(Beginning of Records to use)

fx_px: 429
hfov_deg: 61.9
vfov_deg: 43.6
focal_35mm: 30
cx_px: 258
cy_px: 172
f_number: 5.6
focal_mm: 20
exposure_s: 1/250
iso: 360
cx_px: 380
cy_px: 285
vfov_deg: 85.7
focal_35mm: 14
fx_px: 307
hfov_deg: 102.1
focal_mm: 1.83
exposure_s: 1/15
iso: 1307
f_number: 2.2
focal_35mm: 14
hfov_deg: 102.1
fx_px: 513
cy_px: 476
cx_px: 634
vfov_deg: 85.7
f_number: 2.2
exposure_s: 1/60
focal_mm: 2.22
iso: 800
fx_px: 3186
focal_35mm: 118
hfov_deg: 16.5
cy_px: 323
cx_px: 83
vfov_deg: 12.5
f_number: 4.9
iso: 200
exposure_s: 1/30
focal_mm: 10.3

(End of Records to use)
(Beginning of Records to use)

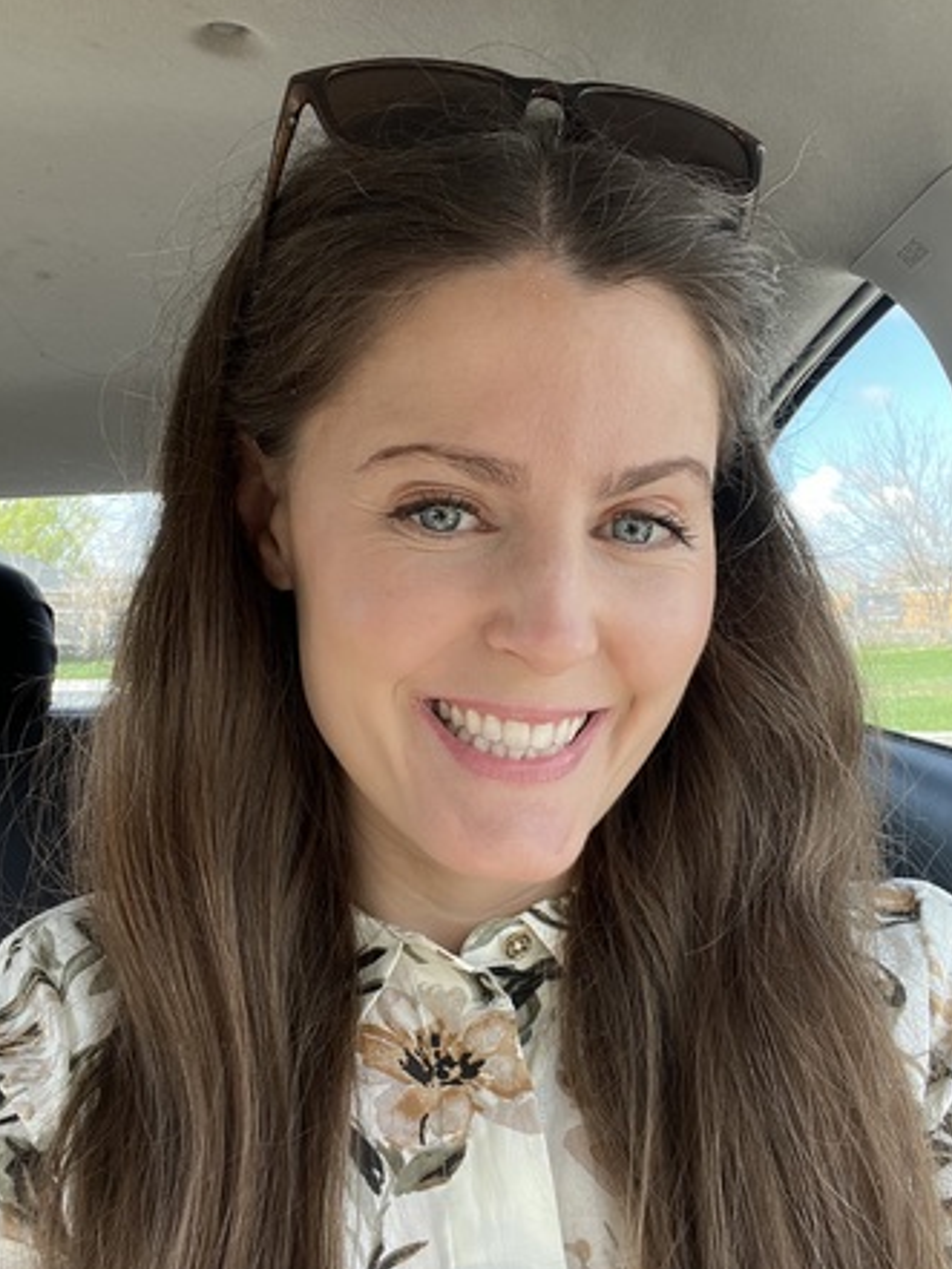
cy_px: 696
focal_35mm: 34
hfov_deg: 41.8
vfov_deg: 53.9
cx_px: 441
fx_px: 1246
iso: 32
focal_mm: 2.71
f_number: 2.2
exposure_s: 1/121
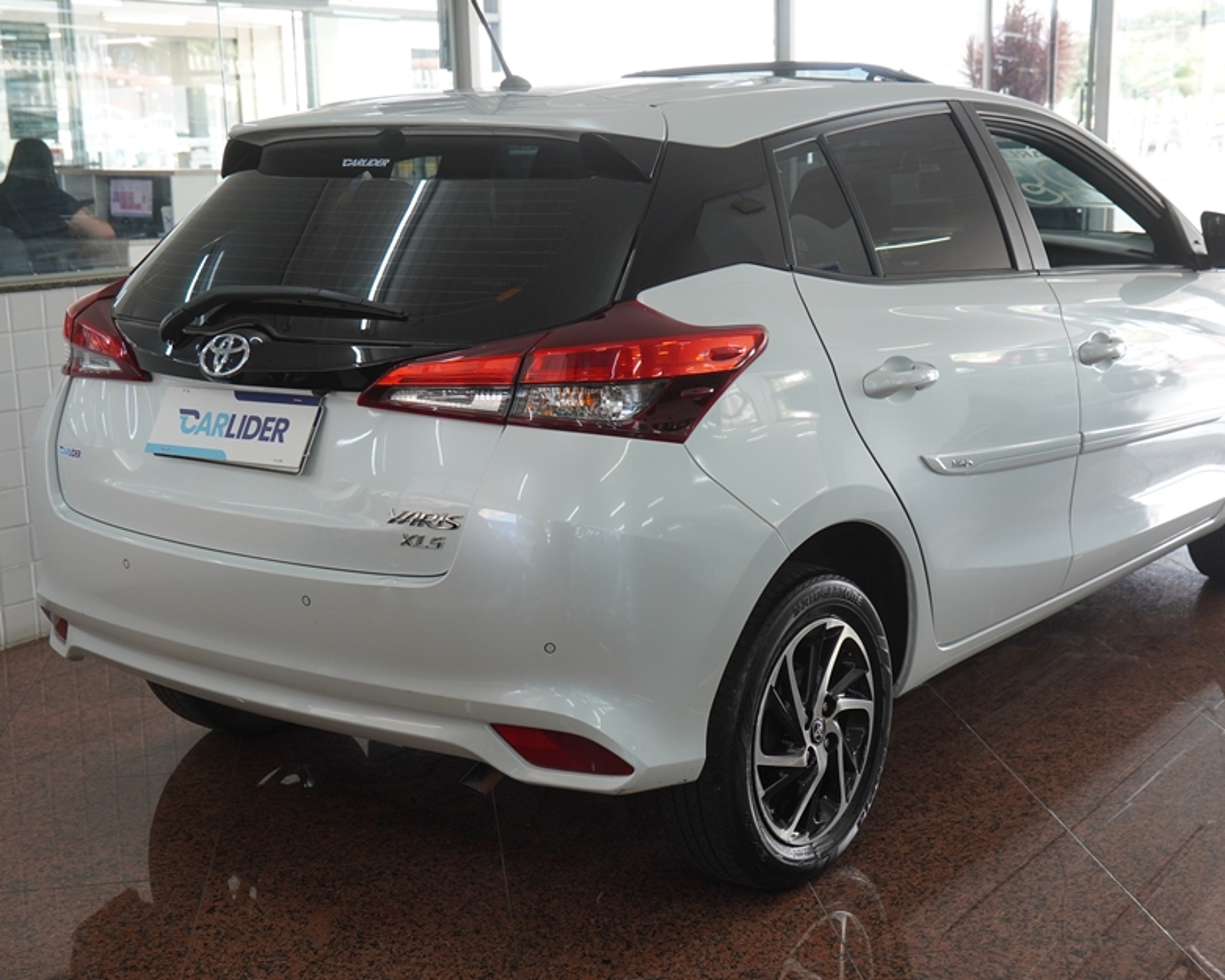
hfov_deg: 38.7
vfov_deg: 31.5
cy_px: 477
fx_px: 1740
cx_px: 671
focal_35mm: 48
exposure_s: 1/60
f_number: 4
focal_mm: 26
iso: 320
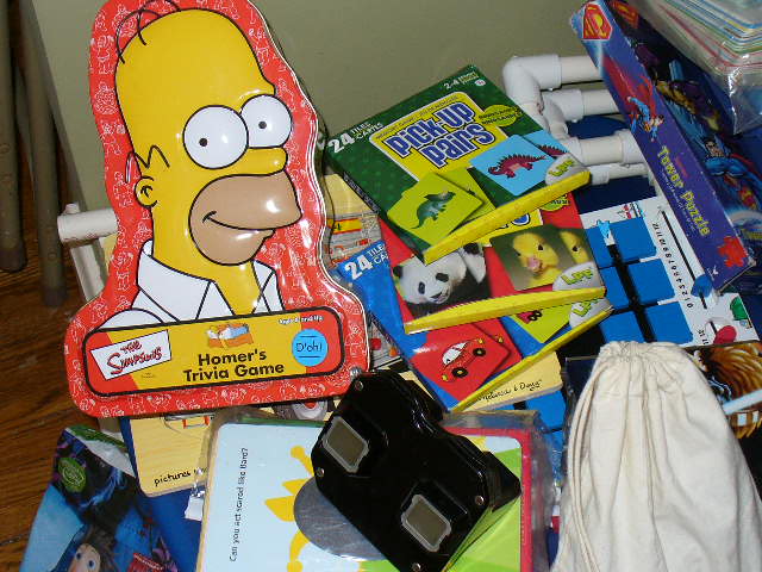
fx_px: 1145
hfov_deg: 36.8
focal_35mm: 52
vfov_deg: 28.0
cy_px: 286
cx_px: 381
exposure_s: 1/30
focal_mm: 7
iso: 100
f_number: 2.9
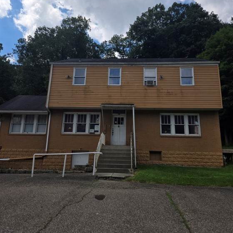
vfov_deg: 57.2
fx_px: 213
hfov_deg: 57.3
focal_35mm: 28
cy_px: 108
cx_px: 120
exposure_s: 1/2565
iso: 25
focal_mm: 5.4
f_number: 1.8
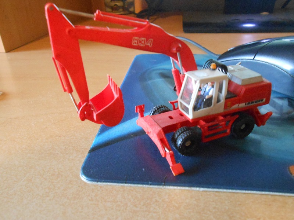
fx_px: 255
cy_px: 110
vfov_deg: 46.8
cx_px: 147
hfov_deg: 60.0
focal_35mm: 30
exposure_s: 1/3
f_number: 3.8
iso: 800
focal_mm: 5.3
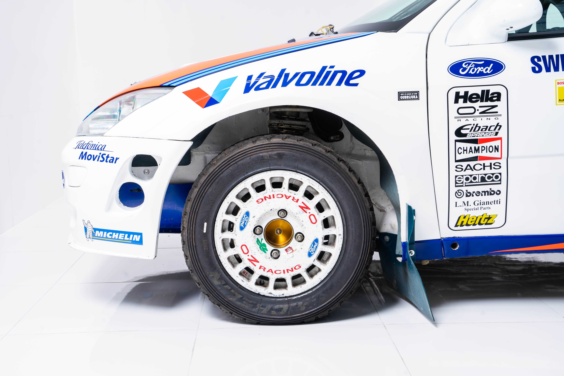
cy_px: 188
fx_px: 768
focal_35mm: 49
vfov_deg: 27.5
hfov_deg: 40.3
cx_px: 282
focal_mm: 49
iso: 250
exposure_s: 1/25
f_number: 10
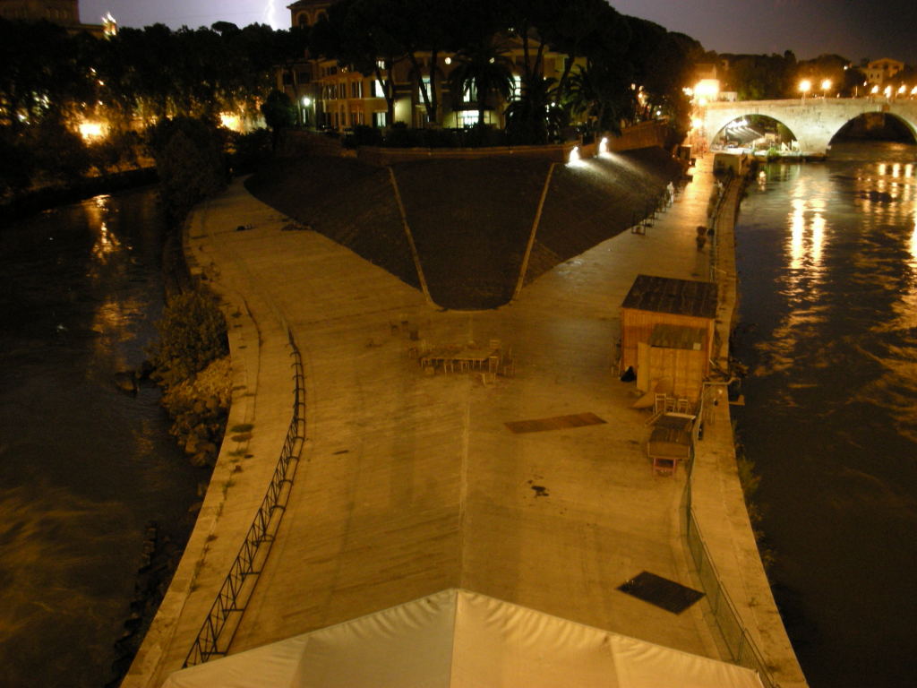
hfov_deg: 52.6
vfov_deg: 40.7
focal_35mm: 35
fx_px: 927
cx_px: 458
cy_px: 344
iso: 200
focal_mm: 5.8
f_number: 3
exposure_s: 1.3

(End of Records to use)

** What to work on **
From the records above, copy exactly the lines starting at the one with "focal_35mm: 28" and ending at the one with "exposure_s: 1.3", and no others. Pictures stay out.

** Result of the exercise **
focal_35mm: 28
cy_px: 108
cx_px: 120
exposure_s: 1/2565
iso: 25
focal_mm: 5.4
f_number: 1.8
fx_px: 255
cy_px: 110
vfov_deg: 46.8
cx_px: 147
hfov_deg: 60.0
focal_35mm: 30
exposure_s: 1/3
f_number: 3.8
iso: 800
focal_mm: 5.3
cy_px: 188
fx_px: 768
focal_35mm: 49
vfov_deg: 27.5
hfov_deg: 40.3
cx_px: 282
focal_mm: 49
iso: 250
exposure_s: 1/25
f_number: 10
hfov_deg: 52.6
vfov_deg: 40.7
focal_35mm: 35
fx_px: 927
cx_px: 458
cy_px: 344
iso: 200
focal_mm: 5.8
f_number: 3
exposure_s: 1.3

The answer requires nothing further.